| Work request |
Take each line of the records below that contains the string "thumb" and copy it.
━━━ Dataset records ━━━
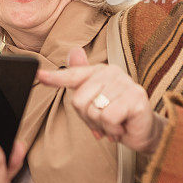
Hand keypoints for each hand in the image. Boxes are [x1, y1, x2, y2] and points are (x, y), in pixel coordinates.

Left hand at [36, 46, 166, 153]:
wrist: (143, 131)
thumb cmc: (116, 115)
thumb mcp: (94, 100)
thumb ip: (82, 79)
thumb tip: (74, 51)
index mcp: (99, 71)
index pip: (73, 75)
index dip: (55, 78)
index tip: (39, 75)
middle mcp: (112, 72)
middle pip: (79, 99)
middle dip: (88, 118)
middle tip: (103, 121)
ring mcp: (126, 83)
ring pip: (93, 110)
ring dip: (101, 125)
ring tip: (113, 124)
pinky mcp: (136, 98)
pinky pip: (108, 118)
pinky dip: (112, 129)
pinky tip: (122, 127)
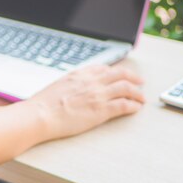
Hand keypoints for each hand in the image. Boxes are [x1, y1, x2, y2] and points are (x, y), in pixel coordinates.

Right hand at [26, 64, 144, 140]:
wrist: (41, 114)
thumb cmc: (44, 104)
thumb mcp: (58, 85)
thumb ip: (70, 84)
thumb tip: (73, 88)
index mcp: (80, 74)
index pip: (103, 68)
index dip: (115, 71)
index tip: (120, 74)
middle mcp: (91, 81)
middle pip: (119, 74)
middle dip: (132, 77)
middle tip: (139, 82)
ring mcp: (97, 94)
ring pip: (125, 88)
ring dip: (137, 92)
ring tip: (141, 97)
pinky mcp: (101, 110)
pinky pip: (124, 105)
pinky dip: (133, 105)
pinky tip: (136, 108)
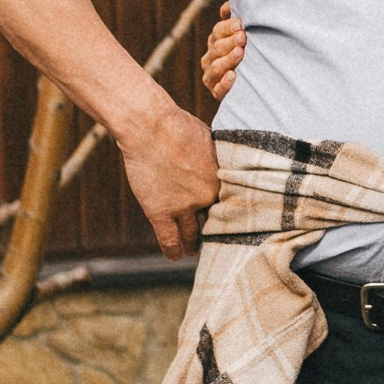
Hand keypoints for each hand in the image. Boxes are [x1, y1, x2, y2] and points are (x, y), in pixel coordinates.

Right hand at [117, 94, 219, 260]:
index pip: (234, 208)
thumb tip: (228, 166)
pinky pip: (169, 239)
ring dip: (193, 243)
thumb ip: (219, 160)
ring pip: (191, 234)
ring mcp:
━━━
| Exercise response |
thumb cmc: (116, 115)
thumb mcp: (94, 100)
thumb ip: (82, 79)
thumb tip: (74, 51)
thumb cmc: (44, 104)
thumb mcp: (58, 85)
thumb ip: (70, 84)
thumb tip: (73, 88)
thumb tip: (228, 166)
thumb ip: (219, 160)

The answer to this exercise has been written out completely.